Despite a third quarter with the seasonal seasonality of summer, which is always often of less commercial activity, Bankinter has highlighted that it has closed a “brilliant” quarter in all its lines of revenue, which anticipates a year closure “loaded
of good prospects. ”
Thus, the income statement shows growth at all margins, both compared to the same period of 2020, and even compared to 2019. “This reflects, first of all, that the Bank successfully anticipates the path of economic recovery,
And in parallel, that has the diversification and the necessary potential to fulfill its demanding objectives to compensate with the banking business, in an approximate period of three years, the absence of direct line benefits, “the entity has highlighted.
The margin of interest reached 955.1 million euros, 3% higher than the same period of 2020, while the gross margin reflects the higher revenues generated in the period, until reaching a figure of 1,422.9 million euros,
9.8% more and where the commissions have had a special protagonism, by supposing net income for this concept of 443 million euros, which represent 31% of this gross margin.
The growth of this item with respect to the same period of 2020 is 23%.

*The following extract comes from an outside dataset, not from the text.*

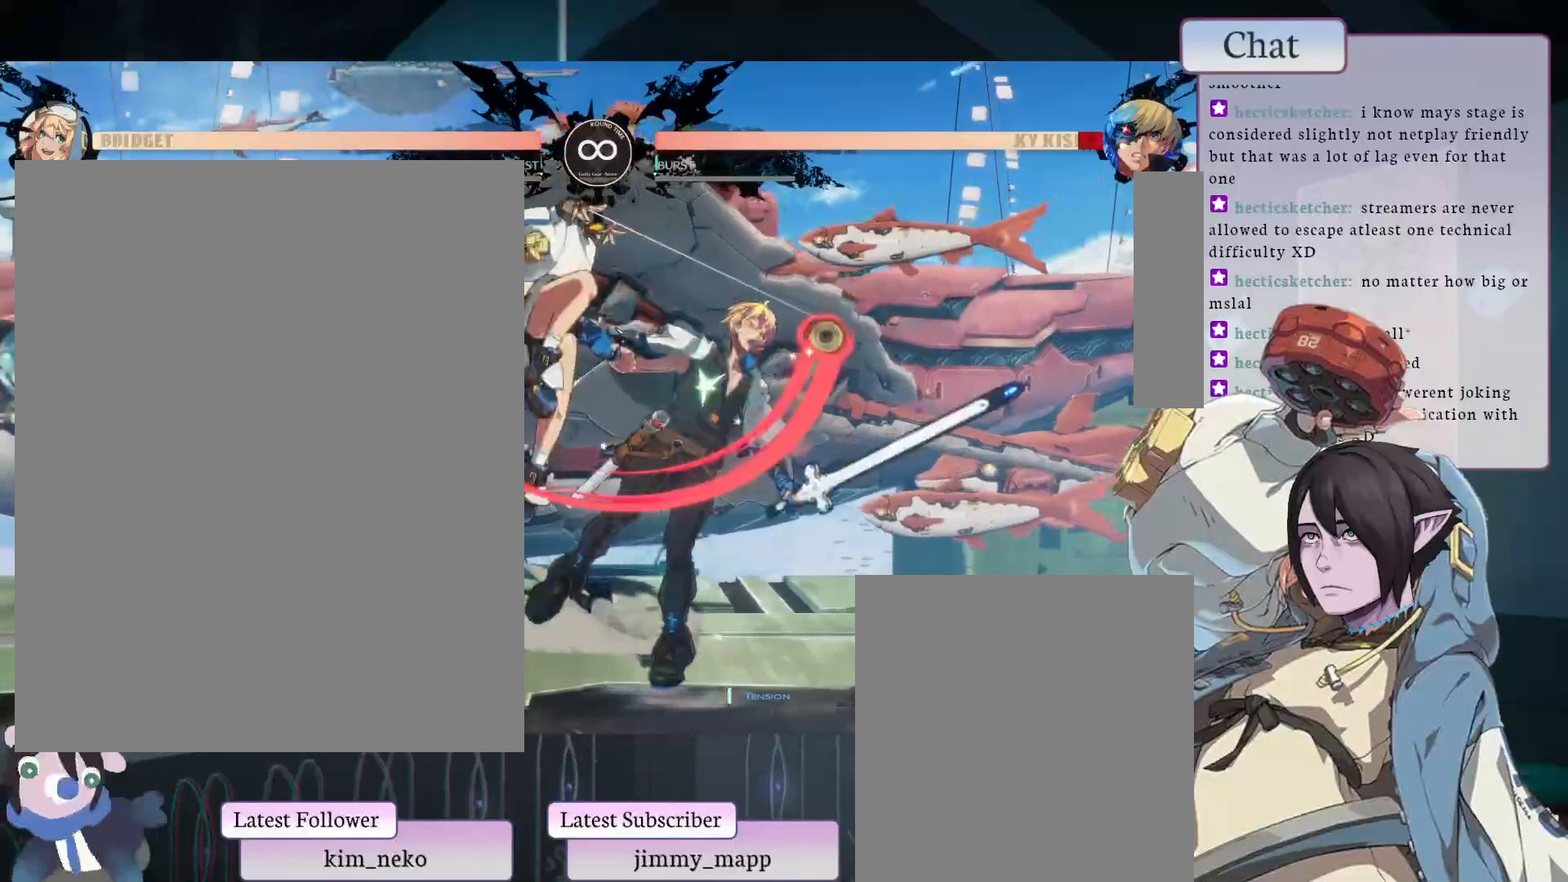
{"buttons": [], "left_stick": "center", "events": [[100, "TRIANGLE", "up"], [183, "TRIANGLE", "down"], [267, "TRIANGLE", "up"]]}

Regarding the exploitation margin before provisions, it closes the third trimester at 798.7 million euros, 15% above the same period of 2020, and 23% more than two years ago, with operating costs that increase a
3.8%
Likewise, the group’s total assets reached 102,468.6 million euros at the end of the quarter, 5.8% more than those of the same period of 2020.
Regarding credit investment to clients closes the quarter at 66,047 million euros, 4.3% more.
The growth of investment in Spain was 2.6% compared to a decrease in the 1% sector with data to August of the Bank of Spain.
Retail resources from customers experienced an increase of 10.4%, up to 69,128.6 million euros.
The growth in Spain of these retail resources was 9.7%, compared to sector growth also with data to August of 4.6% BDE.